Your Goopglow Morning Skin Superpowder, the first one up in the Routine, answers with characteristic pep: “Of course, Milady! But first, may I jolt you with news of an epistle? An edict from the Empress!”

Another edict? The Routine is already so intensive as it is. But you don’t want to upset the empress. You check your email.


It’s time you tried our new High Performance Lip Filler, an ultra-moisturizing lip treatment from top New York dermatologist Macrene Alexiades that’s made with organic plant oils, hyaluronic acid, and antioxidants. It’s an absolute must for your morning routine! Your lips (and anyone lucky enough to kiss them) will thank you.

Love,

       Gwyneth


Your hands shake. It’s $125. Money that should be spent on groceries, medical bills, student loans, but Empress Paltrow called it an “absolute must.”

“The lips!” exclaims your Goopglow Morning Skin Superpowder. “We’ve left out the lips!”

The powder does have a point. And it’s no use hesitating. Hesitation causes crepiness. You buy the High Performance Lip Filler and the cabinet goes wild.

Your elevated spirits this morning make the Routine go by fast. Before long, you’re driving to your shoot, with a face impervious to Time’s arrows. You feel bright and elastic. Malleable.

After work, you return to your bathroom cabinet for the evening’s Routine and find the peasantry in great distress. Your Goopglow 20% Vitamin C + Hyaluronic Acid Glow Serum sobs in the corner, while a few products crowd around, trying to console it.

“What happened?” you ask.

Your Goopglow 20% Vitamin C + Hyaluronic Acid Glow Serum won’t look at you, so your Gold Sculpting Bar speaks on its behalf: “The serum is hurt because… because this morning Your Ladyship left it out of the Routine.” Your serum sobs even harder, raining its acidic tears on the sink. “It is wondering,” your bar says, “whether such a decision was made… intentionally.”

“No, no, no, not at all!” you say. “I just forgot! It won’t happen again, I promise.”

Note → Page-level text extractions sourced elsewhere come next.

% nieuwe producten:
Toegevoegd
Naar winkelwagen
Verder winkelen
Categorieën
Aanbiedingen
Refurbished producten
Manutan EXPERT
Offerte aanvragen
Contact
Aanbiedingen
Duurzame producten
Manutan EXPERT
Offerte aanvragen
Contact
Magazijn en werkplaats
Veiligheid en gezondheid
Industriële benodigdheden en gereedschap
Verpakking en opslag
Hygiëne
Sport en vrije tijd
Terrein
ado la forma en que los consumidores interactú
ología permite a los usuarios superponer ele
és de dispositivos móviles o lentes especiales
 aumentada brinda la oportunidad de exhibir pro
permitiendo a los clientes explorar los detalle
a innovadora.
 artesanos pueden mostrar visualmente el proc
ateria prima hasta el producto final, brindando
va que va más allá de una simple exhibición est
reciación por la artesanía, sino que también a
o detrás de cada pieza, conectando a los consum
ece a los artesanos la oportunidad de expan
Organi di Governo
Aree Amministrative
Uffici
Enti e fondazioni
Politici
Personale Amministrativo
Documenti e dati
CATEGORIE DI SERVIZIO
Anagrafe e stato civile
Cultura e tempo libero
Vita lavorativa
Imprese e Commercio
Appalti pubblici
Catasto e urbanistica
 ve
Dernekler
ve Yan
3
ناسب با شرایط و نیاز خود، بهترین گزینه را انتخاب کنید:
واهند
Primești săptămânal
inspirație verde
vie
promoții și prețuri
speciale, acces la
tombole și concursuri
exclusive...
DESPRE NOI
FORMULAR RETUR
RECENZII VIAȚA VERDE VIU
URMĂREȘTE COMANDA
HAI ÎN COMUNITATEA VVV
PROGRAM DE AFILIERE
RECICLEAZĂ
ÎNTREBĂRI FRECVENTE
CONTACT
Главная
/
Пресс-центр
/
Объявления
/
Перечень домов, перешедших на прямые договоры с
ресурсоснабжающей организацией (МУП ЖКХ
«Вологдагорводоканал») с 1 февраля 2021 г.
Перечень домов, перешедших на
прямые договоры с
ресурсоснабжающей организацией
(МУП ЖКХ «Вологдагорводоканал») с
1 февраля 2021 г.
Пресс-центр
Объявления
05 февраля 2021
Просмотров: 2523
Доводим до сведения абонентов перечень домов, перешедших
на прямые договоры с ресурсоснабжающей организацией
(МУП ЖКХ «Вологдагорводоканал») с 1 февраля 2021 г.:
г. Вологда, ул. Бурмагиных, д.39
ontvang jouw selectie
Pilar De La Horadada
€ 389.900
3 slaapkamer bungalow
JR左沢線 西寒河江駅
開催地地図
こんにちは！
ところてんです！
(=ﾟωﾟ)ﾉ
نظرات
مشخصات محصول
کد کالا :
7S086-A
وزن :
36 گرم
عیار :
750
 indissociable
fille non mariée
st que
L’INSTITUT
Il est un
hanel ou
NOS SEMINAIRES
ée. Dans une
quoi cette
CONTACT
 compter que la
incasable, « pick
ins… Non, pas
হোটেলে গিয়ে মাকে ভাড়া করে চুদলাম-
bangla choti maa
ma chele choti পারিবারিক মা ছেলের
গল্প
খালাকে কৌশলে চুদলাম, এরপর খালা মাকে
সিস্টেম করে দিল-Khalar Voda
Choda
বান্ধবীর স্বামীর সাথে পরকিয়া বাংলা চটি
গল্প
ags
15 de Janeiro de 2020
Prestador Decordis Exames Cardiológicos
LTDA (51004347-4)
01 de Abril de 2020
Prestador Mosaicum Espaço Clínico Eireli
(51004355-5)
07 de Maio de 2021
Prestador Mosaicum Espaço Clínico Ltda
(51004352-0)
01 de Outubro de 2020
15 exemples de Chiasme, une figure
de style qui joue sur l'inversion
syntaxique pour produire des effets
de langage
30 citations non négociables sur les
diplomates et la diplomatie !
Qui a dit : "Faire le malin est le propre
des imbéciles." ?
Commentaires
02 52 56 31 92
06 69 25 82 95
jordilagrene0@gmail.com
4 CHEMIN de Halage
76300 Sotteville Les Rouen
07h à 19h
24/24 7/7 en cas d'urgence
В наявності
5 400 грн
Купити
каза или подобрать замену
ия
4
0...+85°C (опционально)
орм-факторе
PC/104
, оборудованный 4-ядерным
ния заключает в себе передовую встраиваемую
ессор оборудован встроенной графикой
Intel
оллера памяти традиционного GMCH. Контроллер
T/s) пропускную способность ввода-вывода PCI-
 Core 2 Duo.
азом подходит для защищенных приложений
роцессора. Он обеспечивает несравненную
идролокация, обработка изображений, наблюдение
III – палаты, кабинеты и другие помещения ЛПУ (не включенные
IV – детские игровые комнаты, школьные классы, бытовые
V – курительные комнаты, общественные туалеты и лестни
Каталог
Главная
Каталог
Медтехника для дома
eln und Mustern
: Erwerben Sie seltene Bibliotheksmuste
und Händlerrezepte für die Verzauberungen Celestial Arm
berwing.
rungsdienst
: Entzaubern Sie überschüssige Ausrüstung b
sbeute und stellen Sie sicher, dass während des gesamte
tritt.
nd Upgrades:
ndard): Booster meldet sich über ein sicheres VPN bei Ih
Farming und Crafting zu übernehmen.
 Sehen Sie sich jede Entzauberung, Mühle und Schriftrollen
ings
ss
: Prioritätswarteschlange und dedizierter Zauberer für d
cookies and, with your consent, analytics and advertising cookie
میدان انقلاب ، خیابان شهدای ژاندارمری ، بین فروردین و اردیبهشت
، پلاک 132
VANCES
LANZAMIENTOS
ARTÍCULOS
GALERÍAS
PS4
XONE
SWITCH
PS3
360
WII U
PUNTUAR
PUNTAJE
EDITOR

Your Goopglow 20% Vitamin C + Hyaluronic Acid Glow Serum perks up. Your Goop products share a collective sigh of relief.

“Now let’s get to work,” you tell them.


At night in your bed, with your Goopglow 15% Glycolic Acid Overnight Glow Peel firmly in place, Queen Paltrow pays you a visit. She’s insufferably healthy and charming as she regales you with the tale of her epic cleanse from 1999, when açaí was but a rumor of the Amazon, and Amazon a mere bookstore. Her smile is wide enough to hold all the myths of Hollywood in its dimples, and she never shows even a trace of stress while she robs you blind, taking your watch, your jewelry, the cash you saved for emergencies, all of your valuables not labeled Goop.

The next morning, you go into the bathroom and start your Routine again, careful to get it right, though in some cabinet in your mind you harbor dreams of revolution.